Occupancy is minimal
CONTRARY TO RUMORS, the Landmark Inn is not shutting down.
“It’s not been easy but we’re doing our best to keep the lights on,” says Ben Graves, the CEO of Graves Hospitality which owns the Landmark. “We have no plans to close. Frankly, we looked at shutting it down but it just didn’t make sense. There was no real benefit to it because we wouldn’t be saving any money.”
Just a skeleton staff is working now that the restaurants and the Pub have been closed down.
“Fifty percent of our revenue comes from food and beverage,” adds Matt Mering, one of the other owners. “Now that’s all gone.”
And no surprise, occupancy at the hotel has plummeted to….like, a few rooms a night. Less than 10% occupancy. Nobody’s traveling, nobody’s visiting.
As for the staff, Graves and Mering insist they have not been “laid-off”; they’ve been furloughed, meaning they will get their jobs back when the crisis passes–whenever that is. And those with health insurance will keep it through their furloughs.
Nationwide, major hotels are closing down, left and right. So far, the Landmark is trying to defy that trend.
A good season cut short
MARQUETTE MOUNTAIN, ON the other hand, has shut down for the season.
Too bad, because this season, unlike some in the recent past, had been going well, and was flush with optimism provided by new ownership.
Marquette Mountain posting: “During these times, it is imperative that we follow the policies, orders and recommendations in order to keep our community safe and do our part to minimize travel and flatten the curve…”
Officials say they’ll use this extra time to get ready for next season.
RATI looking for a temporary shelter
NO SURPRISE THAT the COVID-19 outbreak has created problems for Room at the Inn and the Warming Center–the facilities that take care of the homeless.
First off, the homeless can no longer dine at the Warming Center. It’s essentially being treated as a restaurant during the state shutdown.
So now the homeless are not only sleeping in the churches that house them at night, but they’re also eating there. Food is being prepared at the Warming Center–that’s still allowed–but the food is then being transported to the churches.
The Warming Center is being used in the meantime on a limited basis–but just for showers and doing laundry.
RATI executive director Nick Emmendorfer is looking for a better solution during the crisis.

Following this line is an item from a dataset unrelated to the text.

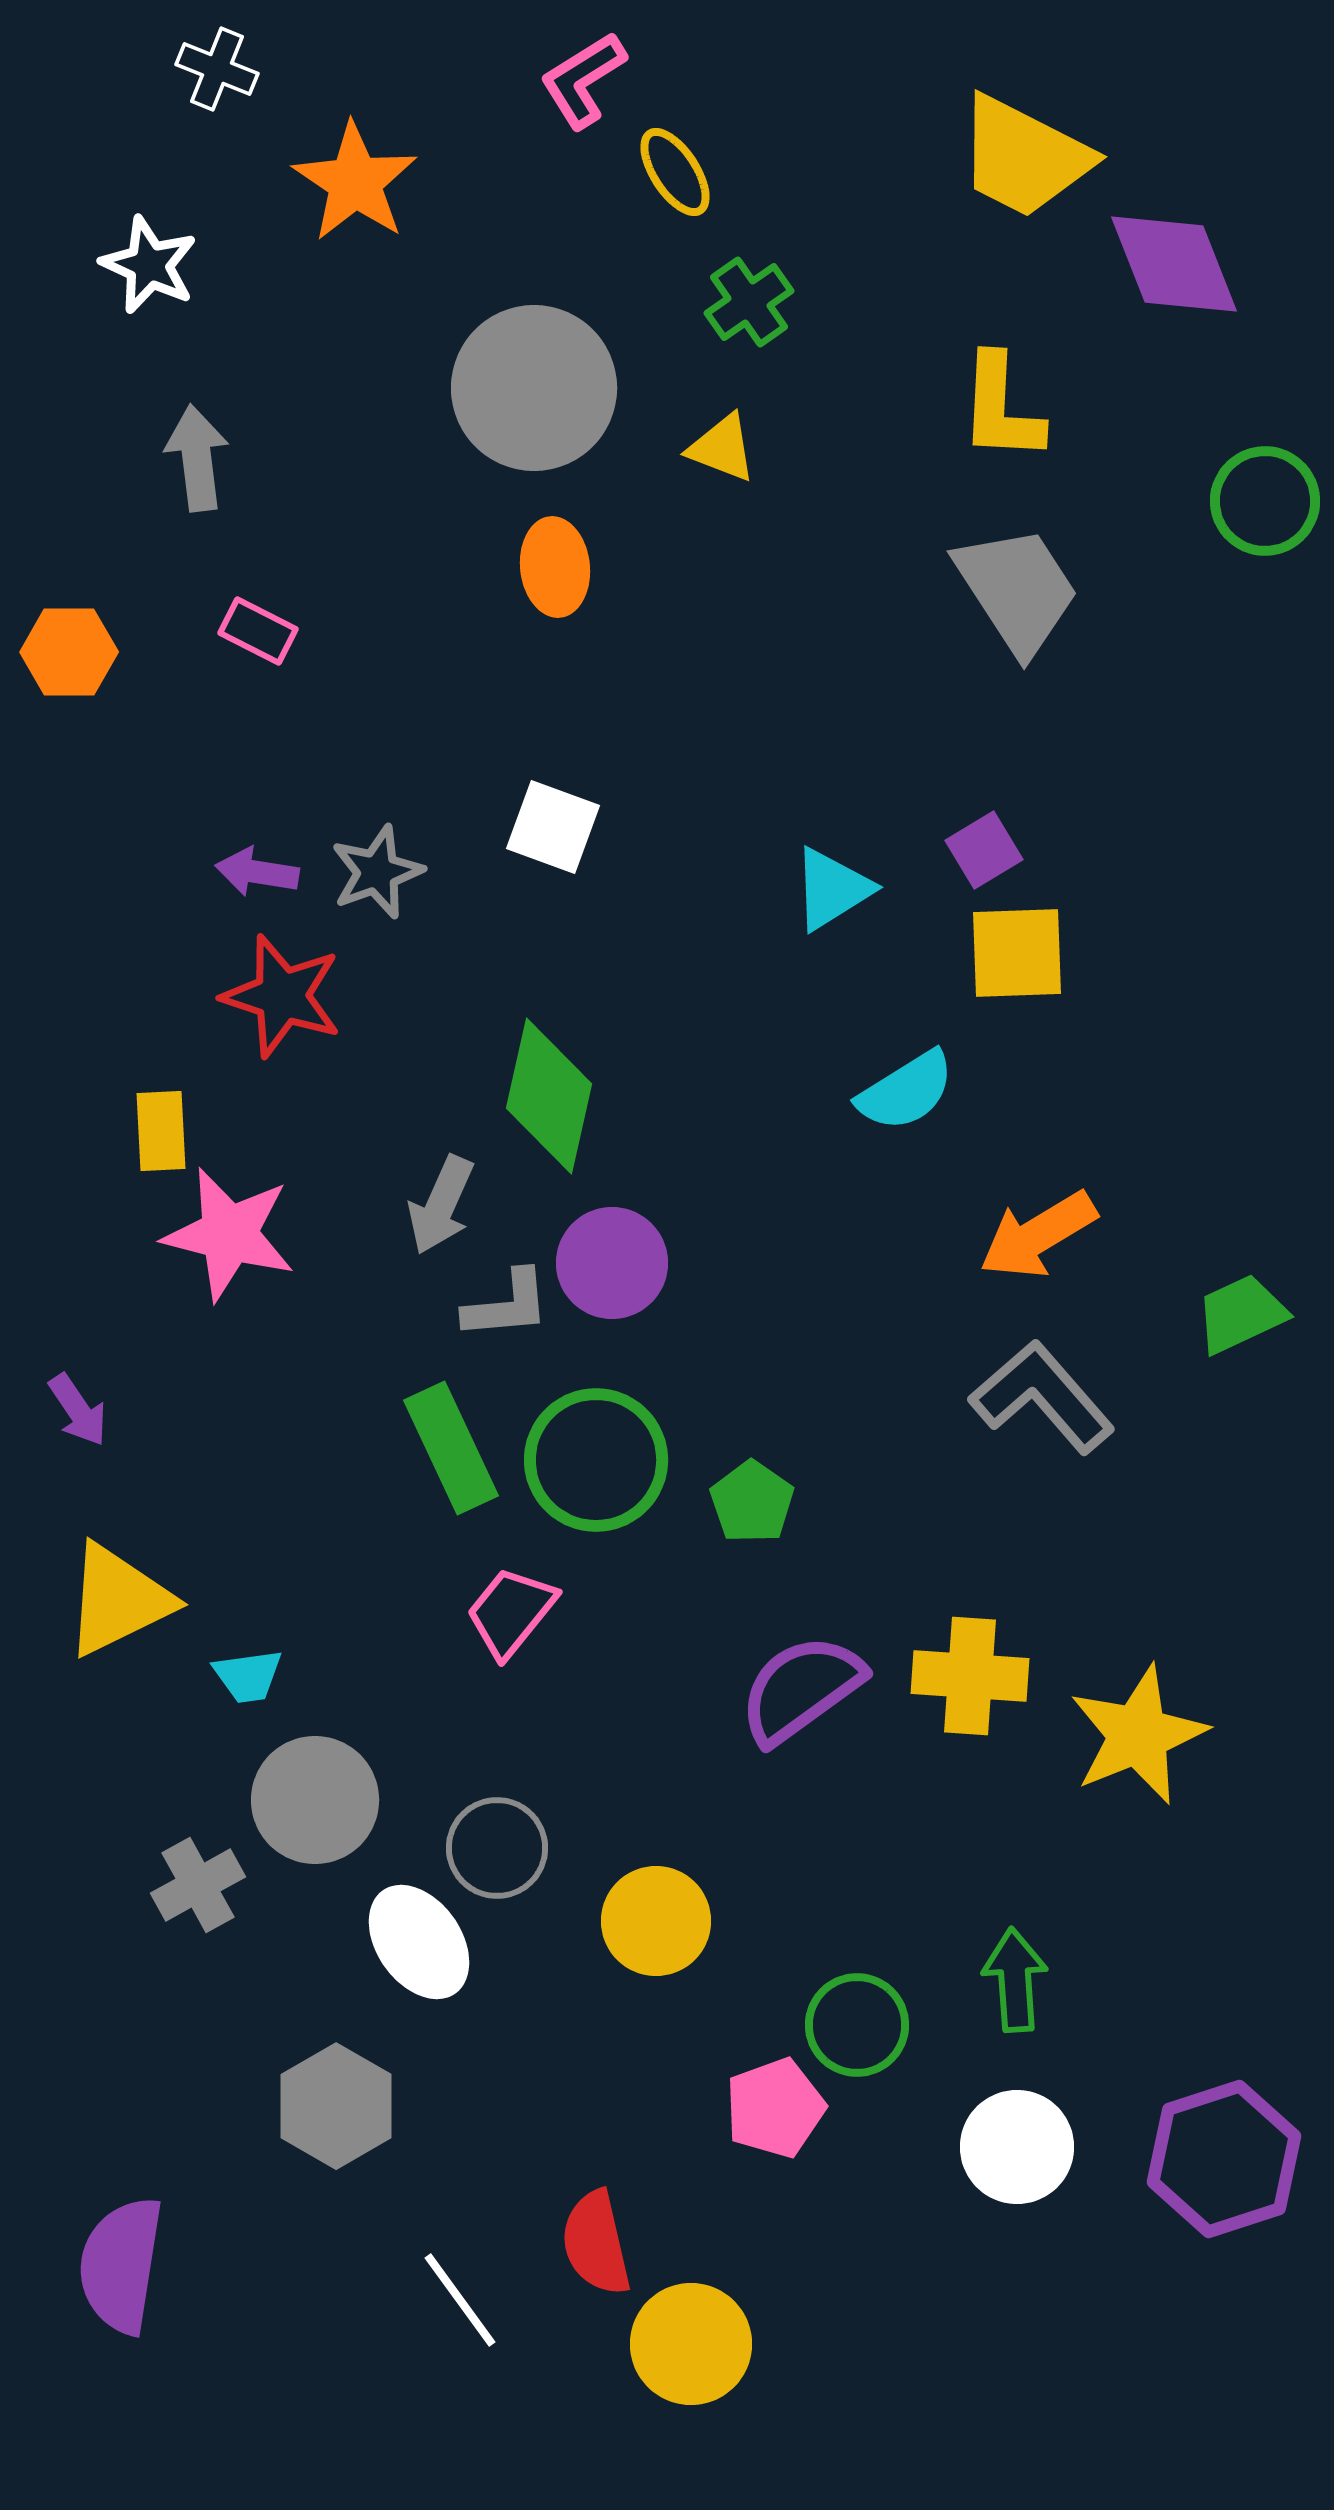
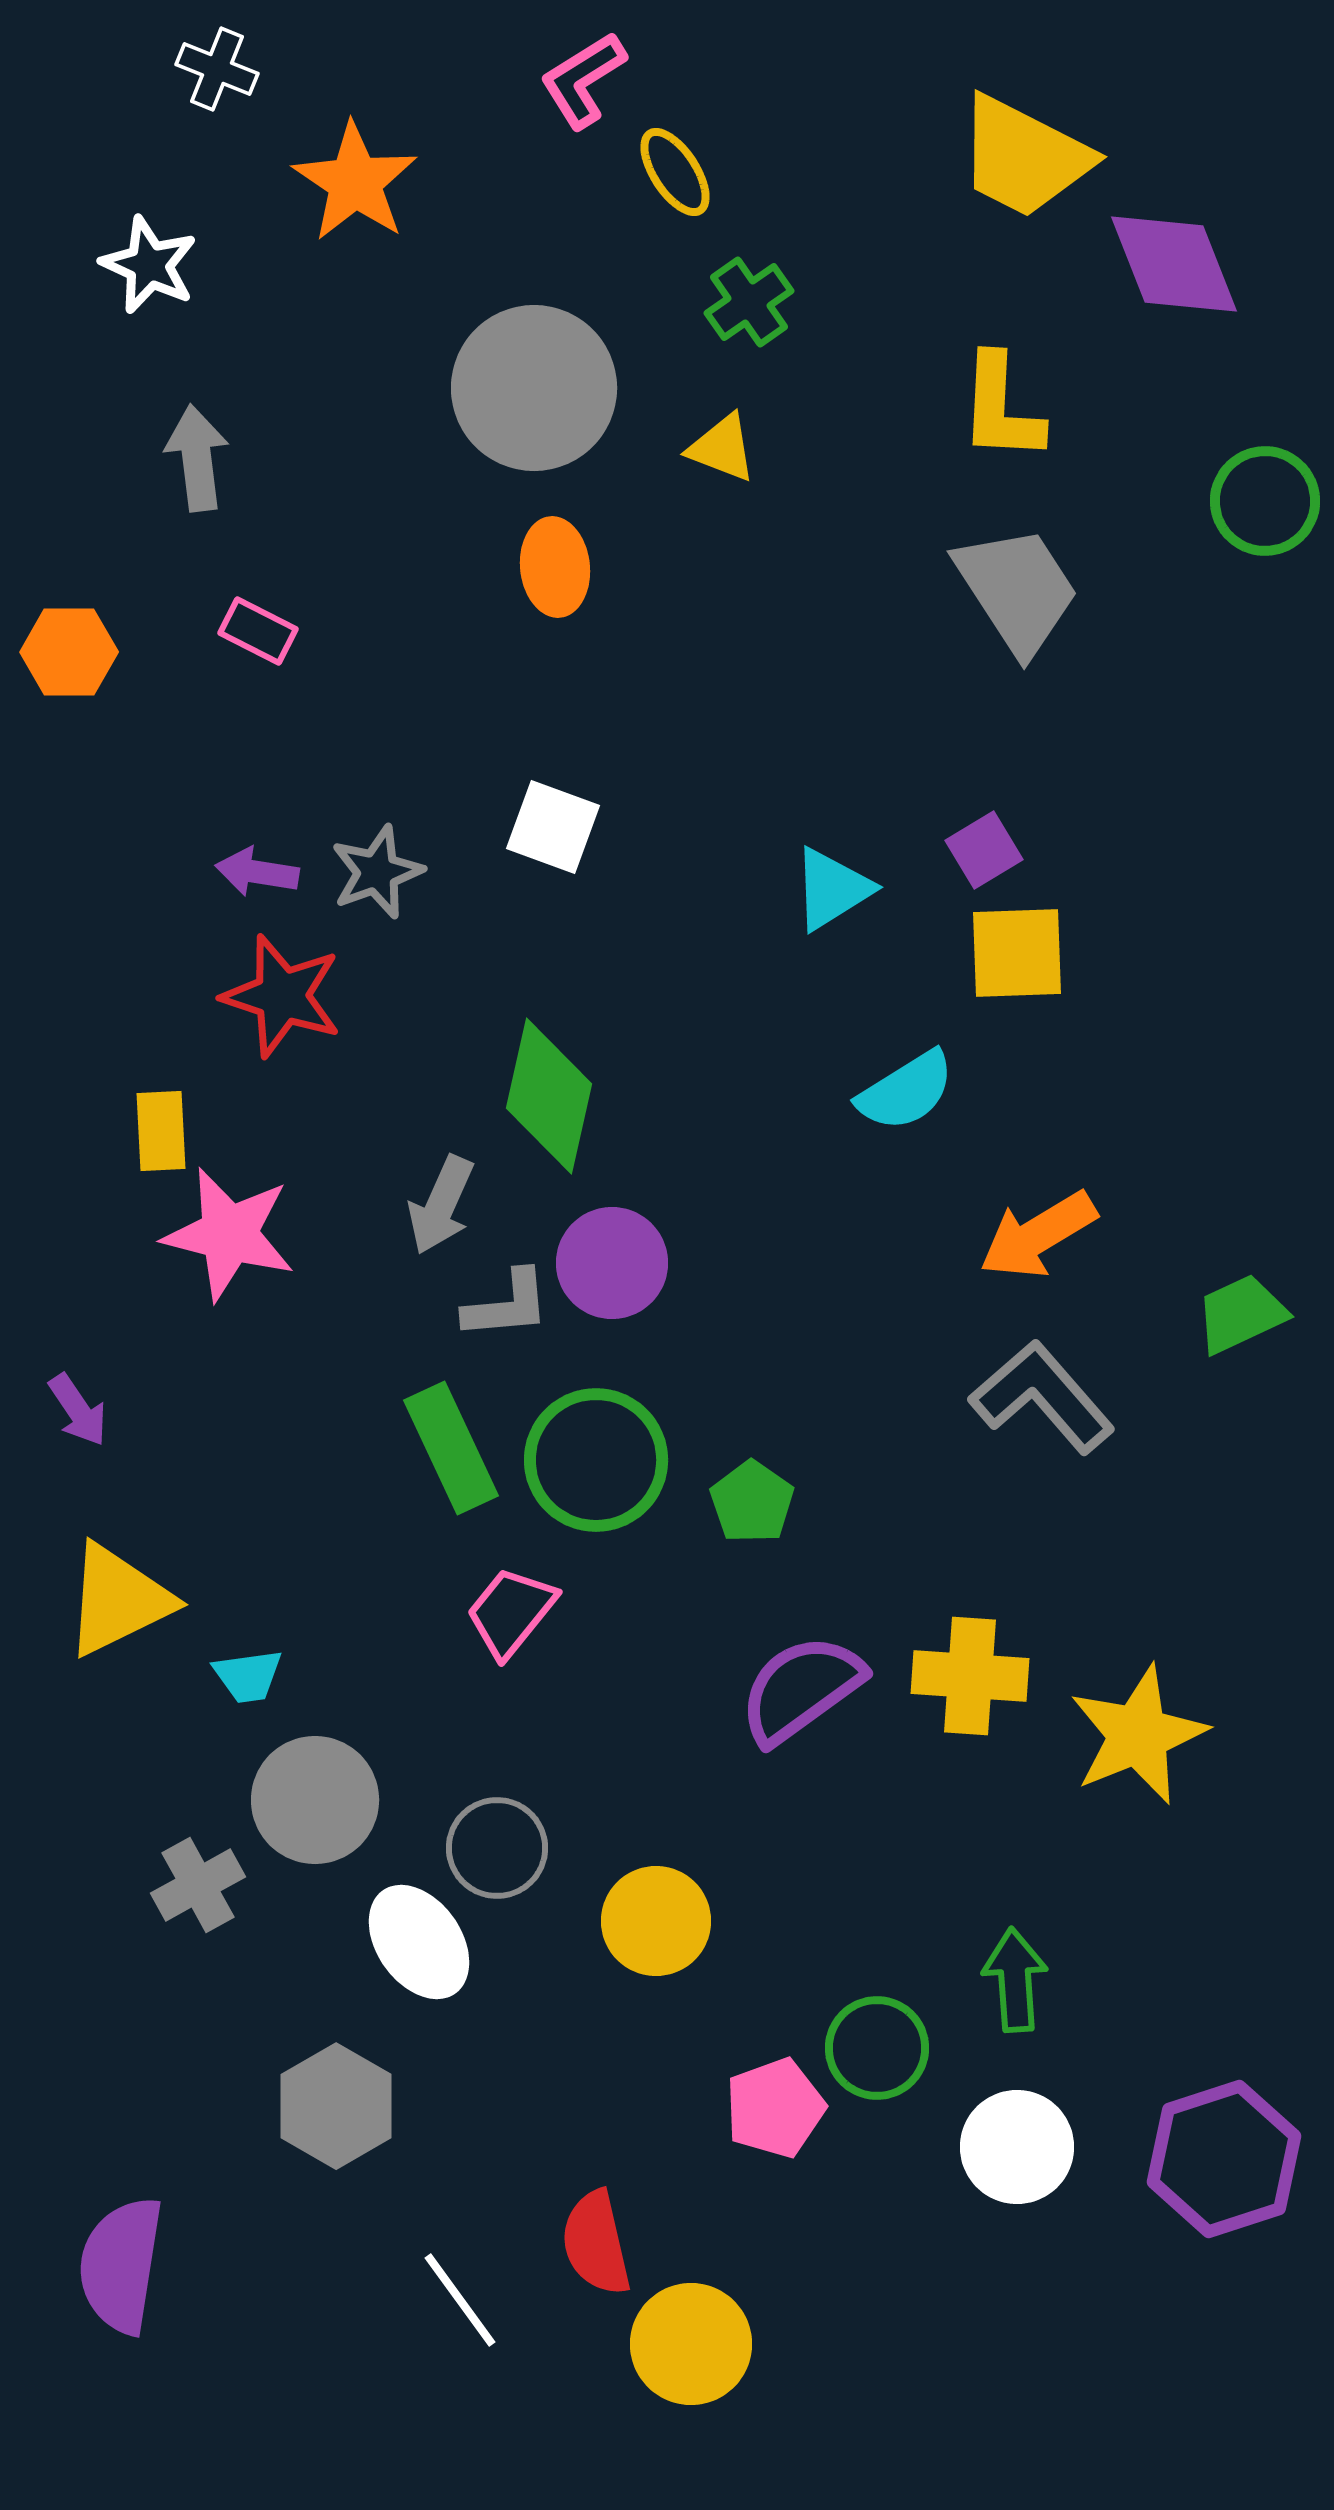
green circle at (857, 2025): moved 20 px right, 23 px down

“We need to find an emergency temporary shelter,” he explains. “We have 27 guests on a nightly basis and it’s difficult to maintain a six foot distance between them. That’s a big problem. We need a larger facility and these churches just don’t have them.”
He’s talking to private landlords as well as the city and county to get permission to use a vacant building as a shelter during the crisis. All RATI needs is a large space with two bathrooms. They’d step in and take care of the rest.
And they’re handling 27 guests now? Emmendorfer’s worried that, with all the recent layoffs, that number will climb in the weeks ahead.
Oh, one more thing. Emmendorfer just got back from Colorado a few days ago. He’s been quarantined at his residence for the next 10 days.